Fund managers are no longer allowed to provide just an ongoing costs figure (OCF), which is the industry’s standard measure of running costs. Instead, they have to give the total cost, including transaction or trading costs and other charges.

Once you include transaction costs, many investors pay almost double  the OCF in the UK's most popular funds.

To take a Vanguard fund  as an example, for Vanguard LS 40% Equity, the OCF is 0.22% but the transaction costs are 0.12%, bringing the total cost of ownership to 0.34%.

Were any of you aware this was the case? I wasn't.
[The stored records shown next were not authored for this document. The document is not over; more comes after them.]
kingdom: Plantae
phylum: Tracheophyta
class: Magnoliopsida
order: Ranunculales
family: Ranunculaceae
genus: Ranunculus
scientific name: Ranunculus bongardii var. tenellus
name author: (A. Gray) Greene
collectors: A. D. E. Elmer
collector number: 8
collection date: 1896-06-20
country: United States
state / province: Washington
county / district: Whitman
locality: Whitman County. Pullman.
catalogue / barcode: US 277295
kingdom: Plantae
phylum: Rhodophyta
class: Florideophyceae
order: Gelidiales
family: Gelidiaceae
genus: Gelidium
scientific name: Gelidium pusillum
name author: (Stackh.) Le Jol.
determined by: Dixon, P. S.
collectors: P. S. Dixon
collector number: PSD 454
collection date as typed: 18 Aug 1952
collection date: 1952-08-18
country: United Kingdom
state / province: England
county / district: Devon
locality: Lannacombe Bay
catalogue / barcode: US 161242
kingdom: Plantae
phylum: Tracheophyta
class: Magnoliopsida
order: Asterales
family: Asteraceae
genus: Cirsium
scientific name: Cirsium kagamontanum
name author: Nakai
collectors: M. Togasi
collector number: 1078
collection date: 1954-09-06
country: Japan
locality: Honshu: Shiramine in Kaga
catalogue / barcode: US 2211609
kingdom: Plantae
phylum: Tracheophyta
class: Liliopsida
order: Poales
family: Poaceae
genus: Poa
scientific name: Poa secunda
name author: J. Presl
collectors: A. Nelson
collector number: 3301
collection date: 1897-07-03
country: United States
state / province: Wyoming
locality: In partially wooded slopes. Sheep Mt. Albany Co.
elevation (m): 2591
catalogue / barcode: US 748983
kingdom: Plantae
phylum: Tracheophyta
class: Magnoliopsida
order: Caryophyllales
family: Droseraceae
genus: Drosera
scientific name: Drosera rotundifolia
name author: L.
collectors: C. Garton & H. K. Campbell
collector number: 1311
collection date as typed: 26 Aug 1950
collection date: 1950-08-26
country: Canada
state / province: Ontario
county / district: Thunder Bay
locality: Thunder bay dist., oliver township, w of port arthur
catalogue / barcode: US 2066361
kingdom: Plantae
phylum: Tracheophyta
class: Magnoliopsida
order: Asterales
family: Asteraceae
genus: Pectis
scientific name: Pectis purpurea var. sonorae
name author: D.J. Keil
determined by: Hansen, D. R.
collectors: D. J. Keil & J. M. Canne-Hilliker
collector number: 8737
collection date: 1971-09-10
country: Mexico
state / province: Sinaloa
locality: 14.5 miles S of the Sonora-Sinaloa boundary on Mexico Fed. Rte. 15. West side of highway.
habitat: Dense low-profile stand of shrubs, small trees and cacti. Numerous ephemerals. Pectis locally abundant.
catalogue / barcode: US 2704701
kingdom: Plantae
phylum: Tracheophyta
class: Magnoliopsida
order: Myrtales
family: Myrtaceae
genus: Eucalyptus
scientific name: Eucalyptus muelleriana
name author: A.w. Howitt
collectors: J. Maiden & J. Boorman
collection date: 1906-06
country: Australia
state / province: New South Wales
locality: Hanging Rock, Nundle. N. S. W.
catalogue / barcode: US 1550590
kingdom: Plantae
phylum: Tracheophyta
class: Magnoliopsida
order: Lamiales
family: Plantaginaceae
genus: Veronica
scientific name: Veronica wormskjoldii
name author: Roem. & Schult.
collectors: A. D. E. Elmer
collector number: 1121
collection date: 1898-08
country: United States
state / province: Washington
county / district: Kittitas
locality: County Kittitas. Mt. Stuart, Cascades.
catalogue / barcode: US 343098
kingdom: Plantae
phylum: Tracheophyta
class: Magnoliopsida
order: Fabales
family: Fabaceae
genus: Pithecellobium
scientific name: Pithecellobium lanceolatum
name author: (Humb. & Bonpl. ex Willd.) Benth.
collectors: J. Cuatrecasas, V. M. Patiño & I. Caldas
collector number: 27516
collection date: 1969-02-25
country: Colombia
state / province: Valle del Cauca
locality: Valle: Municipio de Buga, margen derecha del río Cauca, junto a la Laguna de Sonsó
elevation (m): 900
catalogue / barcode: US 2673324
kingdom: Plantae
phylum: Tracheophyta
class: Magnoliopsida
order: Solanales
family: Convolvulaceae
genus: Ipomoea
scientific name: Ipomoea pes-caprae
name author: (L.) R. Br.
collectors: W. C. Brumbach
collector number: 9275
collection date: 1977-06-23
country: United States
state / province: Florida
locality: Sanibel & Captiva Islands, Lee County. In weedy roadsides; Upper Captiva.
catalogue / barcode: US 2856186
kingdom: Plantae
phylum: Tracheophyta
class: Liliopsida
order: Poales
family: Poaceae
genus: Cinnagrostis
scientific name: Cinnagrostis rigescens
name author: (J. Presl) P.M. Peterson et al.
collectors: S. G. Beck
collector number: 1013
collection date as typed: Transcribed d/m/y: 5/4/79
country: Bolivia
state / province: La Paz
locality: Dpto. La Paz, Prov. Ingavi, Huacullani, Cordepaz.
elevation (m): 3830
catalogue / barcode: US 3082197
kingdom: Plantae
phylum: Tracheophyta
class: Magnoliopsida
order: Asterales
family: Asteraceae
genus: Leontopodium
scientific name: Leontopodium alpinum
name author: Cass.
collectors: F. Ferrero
Seems pretty dodgy to me.  Is this a cause to revisit your choice of investments?


  • Pencil Stache
  • ****
  • Posts: 621
This has been fairly well trailed.  It comes down to the more actively you trade, the more you pay - yet another reason to prefer passive investing as those 'hidden' transaction costs on some of the more active funds can be a real drain.  At the other extreme, something like an S&P 500 tracker would have minimal transaction costs as the strategy doesn't change and there's no rebalancing.  Something like your VLS 40 will have higher transaction costs than a 100% equity tracker, depending on how frequently they rebalance.
Bottom line is it's something to be aware of, and good news it's being made more visible, but not something to panic over.


  • Pencil Stache
  • ****
  • Posts: 679
There's a lot to check when picking funds!

As has been said before, 'tracking error' is just as significant a factor as fees. Generally trackers lag behind the index they're tracking, so a fund that hugs the index better will potentially do a better-enough job to compensate for slightly higher fees.

I think though it's important not to get overly worried about picking the perfect funds. It's something that you could dive as deeply into as you wanted – I'm sure there's weeks of research and expert comparison arguments in there for those so inclined. But if that would drive you round the bend, don't feel that you have to. Just having the principles of: high savings rate, investing said savings in long-term, low-fee, passive funds is already a winning strategy. You can save tinkering and perfecting for when you're in the mood.